(PROBLEM TO WORK ON)
Count the lines below that contain the string "persoalan", treating uppercase and lowercase as different, and give only the number.

(DATA TO USE)
......
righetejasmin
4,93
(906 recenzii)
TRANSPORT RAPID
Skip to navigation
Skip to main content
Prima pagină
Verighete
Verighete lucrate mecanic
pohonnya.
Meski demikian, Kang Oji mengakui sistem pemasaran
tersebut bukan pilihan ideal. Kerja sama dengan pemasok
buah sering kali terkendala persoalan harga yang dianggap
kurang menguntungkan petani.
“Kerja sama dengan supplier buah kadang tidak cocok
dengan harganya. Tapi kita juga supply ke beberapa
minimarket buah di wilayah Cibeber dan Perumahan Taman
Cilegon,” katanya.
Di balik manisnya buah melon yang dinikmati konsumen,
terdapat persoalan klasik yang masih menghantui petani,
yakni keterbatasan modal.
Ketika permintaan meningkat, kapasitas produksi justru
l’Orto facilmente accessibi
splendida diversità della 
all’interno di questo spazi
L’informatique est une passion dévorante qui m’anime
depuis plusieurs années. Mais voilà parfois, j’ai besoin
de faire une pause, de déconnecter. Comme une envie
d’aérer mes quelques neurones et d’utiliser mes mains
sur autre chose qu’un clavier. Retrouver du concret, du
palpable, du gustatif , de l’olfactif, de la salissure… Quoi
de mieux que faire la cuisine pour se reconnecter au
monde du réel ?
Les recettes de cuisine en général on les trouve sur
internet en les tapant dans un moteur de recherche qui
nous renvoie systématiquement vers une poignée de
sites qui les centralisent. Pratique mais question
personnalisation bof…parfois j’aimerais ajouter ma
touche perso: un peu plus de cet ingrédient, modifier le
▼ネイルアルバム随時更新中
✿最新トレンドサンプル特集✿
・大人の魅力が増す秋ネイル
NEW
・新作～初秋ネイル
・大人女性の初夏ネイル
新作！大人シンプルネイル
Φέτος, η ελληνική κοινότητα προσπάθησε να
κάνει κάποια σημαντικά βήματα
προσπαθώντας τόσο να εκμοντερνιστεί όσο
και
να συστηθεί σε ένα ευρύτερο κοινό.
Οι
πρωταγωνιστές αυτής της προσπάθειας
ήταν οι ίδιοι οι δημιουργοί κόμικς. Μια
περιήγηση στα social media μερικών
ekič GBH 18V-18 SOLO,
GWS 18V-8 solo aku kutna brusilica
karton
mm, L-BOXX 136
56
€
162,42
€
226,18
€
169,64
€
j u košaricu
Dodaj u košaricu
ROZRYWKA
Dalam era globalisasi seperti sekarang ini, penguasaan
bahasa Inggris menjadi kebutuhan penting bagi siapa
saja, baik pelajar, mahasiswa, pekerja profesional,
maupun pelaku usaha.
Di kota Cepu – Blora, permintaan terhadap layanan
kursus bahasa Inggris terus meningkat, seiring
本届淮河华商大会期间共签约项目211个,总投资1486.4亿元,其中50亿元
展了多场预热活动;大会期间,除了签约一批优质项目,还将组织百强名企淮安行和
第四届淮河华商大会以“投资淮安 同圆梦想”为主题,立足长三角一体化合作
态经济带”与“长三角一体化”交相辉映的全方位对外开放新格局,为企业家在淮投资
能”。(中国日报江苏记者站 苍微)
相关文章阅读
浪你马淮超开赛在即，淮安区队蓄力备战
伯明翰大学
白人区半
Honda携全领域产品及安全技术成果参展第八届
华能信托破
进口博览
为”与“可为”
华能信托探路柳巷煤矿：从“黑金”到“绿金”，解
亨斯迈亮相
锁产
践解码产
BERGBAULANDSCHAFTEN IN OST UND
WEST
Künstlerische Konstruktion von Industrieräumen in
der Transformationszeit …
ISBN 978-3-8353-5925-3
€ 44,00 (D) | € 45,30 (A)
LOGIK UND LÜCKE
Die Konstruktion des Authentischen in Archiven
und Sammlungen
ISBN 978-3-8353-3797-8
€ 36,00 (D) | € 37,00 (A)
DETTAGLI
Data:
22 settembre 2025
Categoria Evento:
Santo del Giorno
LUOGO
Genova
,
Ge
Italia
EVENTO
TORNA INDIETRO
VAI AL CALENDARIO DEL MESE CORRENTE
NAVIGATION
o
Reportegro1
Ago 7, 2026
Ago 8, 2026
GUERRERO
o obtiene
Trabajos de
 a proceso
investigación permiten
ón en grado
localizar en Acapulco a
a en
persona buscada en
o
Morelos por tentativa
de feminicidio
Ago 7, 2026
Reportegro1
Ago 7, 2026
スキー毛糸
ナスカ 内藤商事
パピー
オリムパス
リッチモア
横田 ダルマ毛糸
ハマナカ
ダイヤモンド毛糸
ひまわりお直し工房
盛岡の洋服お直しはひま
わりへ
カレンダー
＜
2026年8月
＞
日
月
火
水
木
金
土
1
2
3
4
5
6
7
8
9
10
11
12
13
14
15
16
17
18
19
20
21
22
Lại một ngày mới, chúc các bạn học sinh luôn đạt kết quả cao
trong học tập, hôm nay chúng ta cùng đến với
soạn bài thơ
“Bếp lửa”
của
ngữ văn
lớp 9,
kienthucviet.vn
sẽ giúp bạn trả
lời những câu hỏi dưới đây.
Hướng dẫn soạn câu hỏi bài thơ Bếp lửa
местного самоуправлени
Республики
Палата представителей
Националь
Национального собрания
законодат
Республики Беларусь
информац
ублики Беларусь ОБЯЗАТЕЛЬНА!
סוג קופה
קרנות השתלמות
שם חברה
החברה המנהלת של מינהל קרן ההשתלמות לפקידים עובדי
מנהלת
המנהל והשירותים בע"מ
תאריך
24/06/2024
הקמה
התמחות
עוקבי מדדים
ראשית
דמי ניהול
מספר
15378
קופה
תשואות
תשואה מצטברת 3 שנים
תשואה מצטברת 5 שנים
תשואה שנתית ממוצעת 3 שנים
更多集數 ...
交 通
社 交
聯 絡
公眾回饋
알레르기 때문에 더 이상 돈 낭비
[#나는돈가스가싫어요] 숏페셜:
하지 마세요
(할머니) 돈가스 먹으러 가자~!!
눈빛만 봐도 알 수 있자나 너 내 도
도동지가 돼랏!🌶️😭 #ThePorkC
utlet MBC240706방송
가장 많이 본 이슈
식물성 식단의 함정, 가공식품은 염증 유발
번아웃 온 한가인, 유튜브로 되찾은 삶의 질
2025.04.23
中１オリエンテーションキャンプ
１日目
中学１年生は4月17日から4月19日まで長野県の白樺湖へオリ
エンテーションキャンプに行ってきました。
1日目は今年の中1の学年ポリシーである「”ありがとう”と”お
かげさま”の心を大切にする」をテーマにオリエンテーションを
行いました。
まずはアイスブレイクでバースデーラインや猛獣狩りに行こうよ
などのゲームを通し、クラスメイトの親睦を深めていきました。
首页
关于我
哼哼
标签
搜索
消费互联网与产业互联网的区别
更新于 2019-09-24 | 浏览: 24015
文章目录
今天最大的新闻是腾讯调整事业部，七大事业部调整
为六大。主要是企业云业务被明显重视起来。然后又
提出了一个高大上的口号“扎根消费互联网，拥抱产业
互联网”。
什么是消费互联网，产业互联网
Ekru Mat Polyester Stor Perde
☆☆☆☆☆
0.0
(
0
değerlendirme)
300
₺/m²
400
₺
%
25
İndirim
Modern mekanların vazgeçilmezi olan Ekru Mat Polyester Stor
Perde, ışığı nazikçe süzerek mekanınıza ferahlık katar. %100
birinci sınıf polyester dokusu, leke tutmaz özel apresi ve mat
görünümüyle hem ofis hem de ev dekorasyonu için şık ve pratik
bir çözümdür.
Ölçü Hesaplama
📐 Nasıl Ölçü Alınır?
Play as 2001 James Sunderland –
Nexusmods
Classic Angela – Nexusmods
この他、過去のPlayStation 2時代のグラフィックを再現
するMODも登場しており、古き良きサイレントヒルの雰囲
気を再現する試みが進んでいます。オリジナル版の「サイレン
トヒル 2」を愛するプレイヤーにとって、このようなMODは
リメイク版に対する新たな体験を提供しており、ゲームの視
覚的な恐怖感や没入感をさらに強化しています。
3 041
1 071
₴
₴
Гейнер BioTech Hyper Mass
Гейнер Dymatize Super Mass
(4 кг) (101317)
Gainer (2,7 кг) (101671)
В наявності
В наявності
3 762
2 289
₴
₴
......
(ANSWER TO THE PROBLEM)
2